Agnes sat down for a few moments to recover her composure. Her eyes rested on the red goldfish swimming futilely round and round the glass bowl in the centre of the hall; but at her ear was the joy-killing whisper that the appointment had been a fictitious one.
Nevertheless, she persuaded herself he would come next day. She spent three hours, hidden in the bracken, at a point whence she could overlook the whole bay. When he did not come, she deferred her hopes to the following Saturday, to be again disappointed. He was not to be seen. Neither in the Market Place, nor at the Library, nor yet in Contrée Mansel; for she could not refrain from the poor pleasure of passing along the street in which he lived, of glancing shamefacedly at his house, of envying wildly the servant she saw for an instant at an upper window. She would have thought it a privilege to be allowed to clean his boots.

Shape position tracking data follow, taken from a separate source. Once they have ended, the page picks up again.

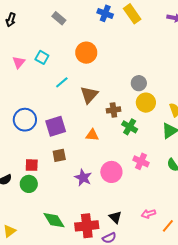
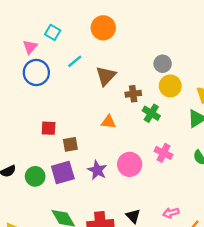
pink triangle: (19, 62) -> (30, 47), moved
blue circle: (25, 120) -> (36, 72), moved
purple square: (56, 126) -> (63, 173), moved
red square: (32, 165) -> (49, 128), moved

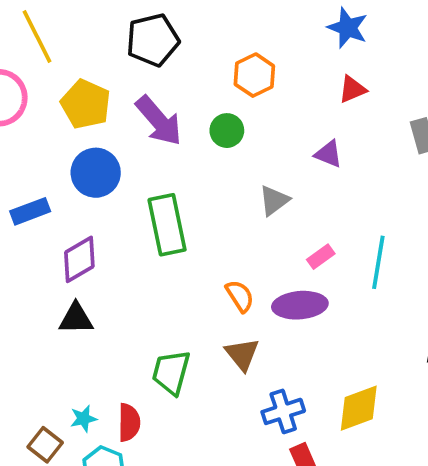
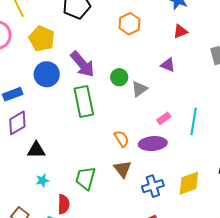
purple arrow: (159, 121) -> (83, 64), moved
green circle: (227, 131) -> (119, 77), moved
purple diamond: (79, 259) -> (17, 123), moved
yellow diamond: (359, 408) -> (189, 183), moved
blue cross: (283, 411) -> (153, 186), moved
cyan star: (83, 419) -> (42, 180), moved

But when she found herself at home that evening she was seized by an excess of silent despair. There seemed nothing on earth to do: nothing to live for.
Yet the buoyancy of youth is hard to suppress. It takes repeated blows to beat it down, just as the tears shed at eighteen may be bitter indeed, but do not furrow the cheeks.
As the year brought round another spring, Agnes found that her spirits were growing brighter with the days. She loved Jack more than ever. It was impossible to be absolutely unhappy with such a love in her heart; with the knowledge that she lived in the same Island with him; that once a week at least she could walk through the streets he daily trod; that any day she ran the chance of meeting him again, of speaking at least with some one who had just spoken with him.